• [What the exercise asks]: Your task is to repeat the entries underneath exactly, minus the pictures.

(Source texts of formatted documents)
━━━━━━━━━━━━━━━━━━━━

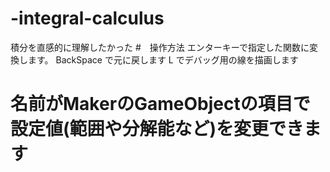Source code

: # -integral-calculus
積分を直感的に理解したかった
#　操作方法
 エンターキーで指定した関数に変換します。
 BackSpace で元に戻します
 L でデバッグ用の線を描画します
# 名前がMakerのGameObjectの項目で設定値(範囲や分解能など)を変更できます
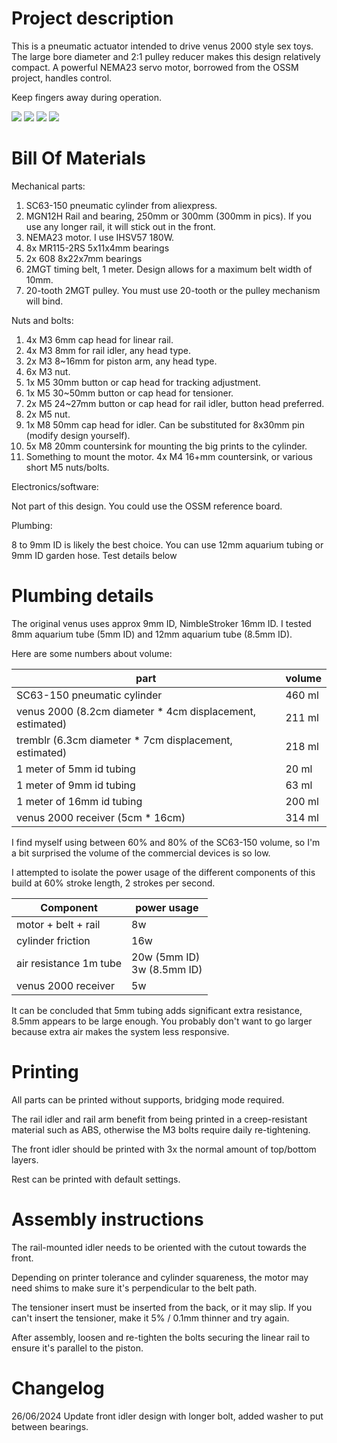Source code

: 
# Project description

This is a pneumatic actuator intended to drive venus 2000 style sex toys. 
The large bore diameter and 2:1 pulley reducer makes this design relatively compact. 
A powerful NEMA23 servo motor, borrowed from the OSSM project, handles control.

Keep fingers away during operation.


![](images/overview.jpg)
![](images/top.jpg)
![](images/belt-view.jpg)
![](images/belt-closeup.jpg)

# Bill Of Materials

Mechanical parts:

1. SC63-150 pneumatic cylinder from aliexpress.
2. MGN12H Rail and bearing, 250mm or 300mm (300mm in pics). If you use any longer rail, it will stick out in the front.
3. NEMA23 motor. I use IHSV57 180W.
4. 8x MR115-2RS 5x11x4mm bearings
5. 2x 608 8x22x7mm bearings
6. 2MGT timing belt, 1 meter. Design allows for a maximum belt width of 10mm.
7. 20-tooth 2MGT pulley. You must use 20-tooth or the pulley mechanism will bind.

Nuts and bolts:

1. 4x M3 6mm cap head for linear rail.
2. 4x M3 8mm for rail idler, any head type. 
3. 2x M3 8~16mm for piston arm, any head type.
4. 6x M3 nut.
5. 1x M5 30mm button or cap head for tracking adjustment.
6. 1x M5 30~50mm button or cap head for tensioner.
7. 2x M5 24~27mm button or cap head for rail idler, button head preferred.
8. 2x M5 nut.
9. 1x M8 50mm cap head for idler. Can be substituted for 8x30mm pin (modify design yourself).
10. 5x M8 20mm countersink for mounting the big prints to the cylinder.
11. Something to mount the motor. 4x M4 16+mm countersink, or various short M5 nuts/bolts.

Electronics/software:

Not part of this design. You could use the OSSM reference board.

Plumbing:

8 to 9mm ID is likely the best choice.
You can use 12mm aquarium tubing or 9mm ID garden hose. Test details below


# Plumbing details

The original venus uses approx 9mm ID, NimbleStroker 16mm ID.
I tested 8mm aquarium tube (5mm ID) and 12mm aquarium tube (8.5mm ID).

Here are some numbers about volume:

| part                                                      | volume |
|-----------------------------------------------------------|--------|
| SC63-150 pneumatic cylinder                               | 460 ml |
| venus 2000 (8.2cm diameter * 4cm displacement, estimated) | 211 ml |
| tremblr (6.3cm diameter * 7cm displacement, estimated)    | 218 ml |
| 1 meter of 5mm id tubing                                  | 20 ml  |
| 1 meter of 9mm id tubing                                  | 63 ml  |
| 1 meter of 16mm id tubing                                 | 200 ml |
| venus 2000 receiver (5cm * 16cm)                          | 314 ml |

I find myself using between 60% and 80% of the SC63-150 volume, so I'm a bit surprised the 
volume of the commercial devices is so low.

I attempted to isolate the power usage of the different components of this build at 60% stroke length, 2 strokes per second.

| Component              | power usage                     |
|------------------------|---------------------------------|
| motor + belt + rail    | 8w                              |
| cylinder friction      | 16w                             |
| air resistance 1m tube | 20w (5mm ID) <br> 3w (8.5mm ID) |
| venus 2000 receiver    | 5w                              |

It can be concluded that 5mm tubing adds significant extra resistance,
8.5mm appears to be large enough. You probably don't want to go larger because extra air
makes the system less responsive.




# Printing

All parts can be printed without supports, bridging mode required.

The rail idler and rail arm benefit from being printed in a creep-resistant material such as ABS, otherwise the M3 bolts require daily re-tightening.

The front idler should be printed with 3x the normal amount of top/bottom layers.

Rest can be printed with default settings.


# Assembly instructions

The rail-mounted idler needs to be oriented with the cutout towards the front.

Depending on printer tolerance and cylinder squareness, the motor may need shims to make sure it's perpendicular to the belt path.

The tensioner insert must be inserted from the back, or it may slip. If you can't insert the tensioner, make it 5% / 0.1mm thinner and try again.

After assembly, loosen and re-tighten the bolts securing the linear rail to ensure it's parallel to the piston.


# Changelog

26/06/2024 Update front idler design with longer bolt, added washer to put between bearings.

━━━━━━━━━━━━━━━━━━━━

• [Exercise response]:
Source code

: # -integral-calculus
積分を直感的に理解したかった
#　操作方法
 エンターキーで指定した関数に変換します。
 BackSpace で元に戻します
 L でデバッグ用の線を描画します
# 名前がMakerのGameObjectの項目で設定値(範囲や分解能など)を変更できます
Source code

: 
# Project description

This is a pneumatic actuator intended to drive venus 2000 style sex toys. 
The large bore diameter and 2:1 pulley reducer makes this design relatively compact. 
A powerful NEMA23 servo motor, borrowed from the OSSM project, handles control.

Keep fingers away during operation.


![](images/overview.jpg)
![](images/top.jpg)
![](images/belt-view.jpg)
![](images/belt-closeup.jpg)

# Bill Of Materials

Mechanical parts:

1. SC63-150 pneumatic cylinder from aliexpress.
2. MGN12H Rail and bearing, 250mm or 300mm (300mm in pics). If you use any longer rail, it will stick out in the front.
3. NEMA23 motor. I use IHSV57 180W.
4. 8x MR115-2RS 5x11x4mm bearings
5. 2x 608 8x22x7mm bearings
6. 2MGT timing belt, 1 meter. Design allows for a maximum belt width of 10mm.
7. 20-tooth 2MGT pulley. You must use 20-tooth or the pulley mechanism will bind.

Nuts and bolts:

1. 4x M3 6mm cap head for linear rail.
2. 4x M3 8mm for rail idler, any head type. 
3. 2x M3 8~16mm for piston arm, any head type.
4. 6x M3 nut.
5. 1x M5 30mm button or cap head for tracking adjustment.
6. 1x M5 30~50mm button or cap head for tensioner.
7. 2x M5 24~27mm button or cap head for rail idler, button head preferred.
8. 2x M5 nut.
9. 1x M8 50mm cap head for idler. Can be substituted for 8x30mm pin (modify design yourself).
10. 5x M8 20mm countersink for mounting the big prints to the cylinder.
11. Something to mount the motor. 4x M4 16+mm countersink, or various short M5 nuts/bolts.

Electronics/software:

Not part of this design. You could use the OSSM reference board.

Plumbing:

8 to 9mm ID is likely the best choice.
You can use 12mm aquarium tubing or 9mm ID garden hose. Test details below


# Plumbing details

The original venus uses approx 9mm ID, NimbleStroker 16mm ID.
I tested 8mm aquarium tube (5mm ID) and 12mm aquarium tube (8.5mm ID).

Here are some numbers about volume:

| part                                                      | volume |
|-----------------------------------------------------------|--------|
| SC63-150 pneumatic cylinder                               | 460 ml |
| venus 2000 (8.2cm diameter * 4cm displacement, estimated) | 211 ml |
| tremblr (6.3cm diameter * 7cm displacement, estimated)    | 218 ml |
| 1 meter of 5mm id tubing                                  | 20 ml  |
| 1 meter of 9mm id tubing                                  | 63 ml  |
| 1 meter of 16mm id tubing                                 | 200 ml |
| venus 2000 receiver (5cm * 16cm)                          | 314 ml |

I find myself using between 60% and 80% of the SC63-150 volume, so I'm a bit surprised the 
volume of the commercial devices is so low.

I attempted to isolate the power usage of the different components of this build at 60% stroke length, 2 strokes per second.

| Component              | power usage                     |
|------------------------|---------------------------------|
| motor + belt + rail    | 8w                              |
| cylinder friction      | 16w                             |
| air resistance 1m tube | 20w (5mm ID) <br> 3w (8.5mm ID) |
| venus 2000 receiver    | 5w                              |

It can be concluded that 5mm tubing adds significant extra resistance,
8.5mm appears to be large enough. You probably don't want to go larger because extra air
makes the system less responsive.




# Printing

All parts can be printed without supports, bridging mode required.

The rail idler and rail arm benefit from being printed in a creep-resistant material such as ABS, otherwise the M3 bolts require daily re-tightening.

The front idler should be printed with 3x the normal amount of top/bottom layers.

Rest can be printed with default settings.


# Assembly instructions

The rail-mounted idler needs to be oriented with the cutout towards the front.

Depending on printer tolerance and cylinder squareness, the motor may need shims to make sure it's perpendicular to the belt path.

The tensioner insert must be inserted from the back, or it may slip. If you can't insert the tensioner, make it 5% / 0.1mm thinner and try again.

After assembly, loosen and re-tighten the bolts securing the linear rail to ensure it's parallel to the piston.


# Changelog

26/06/2024 Update front idler design with longer bolt, added washer to put between bearings.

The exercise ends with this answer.